## [Instrucciones de trabajo]
Prosigue el texto sobre la muerte del Capitán de Navío Adrián Omar del Ángel Zúñiga en Puerto Peñasco a partir de su última oración.

En mis años cubriendo la seguridad nacional, he aprendido que cuando las muertes en las fuerzas armadas se suceden en extrañas circunstancias, rara vez son coincidencia. La trágica y sorpresiva partida del Capitán de Navío Adrián Omar del Ángel Zúñiga durante un ejercicio en Puerto Peñasco tiene, tras décadas de observar estos patrones, el sabor amargo de un déjà vu institucional.
Recuerdo cuando este oficial estaba al frente de la Aduana de Manzanillo, un puesto de una presión y complejidad enormes, donde las líneas entre el deber y la tentación se difuminan con frecuencia. La sombra de lo ocurrido luego con el Contralmirante Fernando Rubén Guerrero Alcántar, ejecutado tras alzar la voz contra una mafia de huachicol fiscal, es alargada y reveladora. He visto cómo las denuncias de corrupción en puertos y aduanas crean enemigos poderosos, de aquellos que no perdonan.

## [Datos proporcionados]
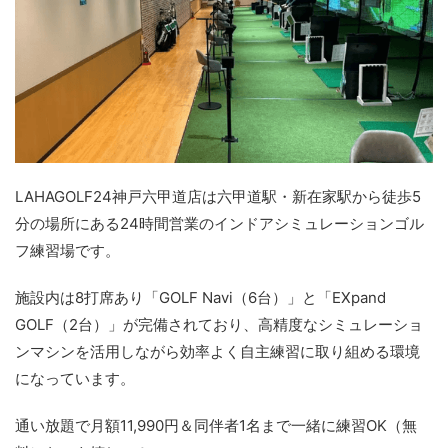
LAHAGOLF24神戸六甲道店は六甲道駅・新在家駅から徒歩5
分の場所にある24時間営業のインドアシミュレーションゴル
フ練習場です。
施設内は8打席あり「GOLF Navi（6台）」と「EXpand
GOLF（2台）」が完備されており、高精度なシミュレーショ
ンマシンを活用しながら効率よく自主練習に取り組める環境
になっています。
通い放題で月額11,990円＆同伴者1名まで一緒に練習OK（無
* * *
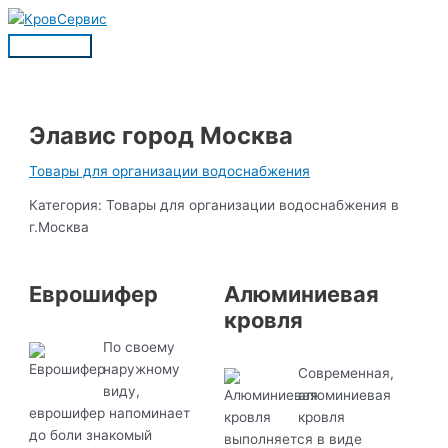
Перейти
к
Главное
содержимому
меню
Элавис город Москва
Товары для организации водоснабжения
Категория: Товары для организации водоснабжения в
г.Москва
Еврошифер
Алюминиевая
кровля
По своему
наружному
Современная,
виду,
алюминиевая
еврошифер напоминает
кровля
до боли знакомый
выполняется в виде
==
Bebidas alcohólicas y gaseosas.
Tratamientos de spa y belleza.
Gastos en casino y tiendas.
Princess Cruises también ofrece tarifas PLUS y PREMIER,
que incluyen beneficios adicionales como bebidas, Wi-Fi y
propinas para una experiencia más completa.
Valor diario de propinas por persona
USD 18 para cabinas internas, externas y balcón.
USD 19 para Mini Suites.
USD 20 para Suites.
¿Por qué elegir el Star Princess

## [Resultado]
El comunicado oficial de la Secretaría de Marina, expresando su pesar por la muerte en un “ejercicio de práctica de tiro real”, es el guion previsible. La experiencia me ha enseñado a leer entre líneas estos partes de prensa. La cadena de bajas de mandos navales en medio de investigaciones por desvío de combustibles es una señal de alarma que no puede ignorarse. La “suicidación” del Capitán Abraham Jeremías Pérez Ramírez, acusado de recibir sobornos, días antes, completa un cuadro preocupante.
Desde mi perspectiva, estos eventos no son hechos aislados, sino síntomas de una lucha interna feroz, una purga o un ajuste de cuentas dentro del aparato de seguridad marítima. La lección más dura que he aprendido es que, en estos laberintos de poder e impunidad, la verdad oficial suele ser sólo la punta de un iceberg mucho más profundo y turbulento.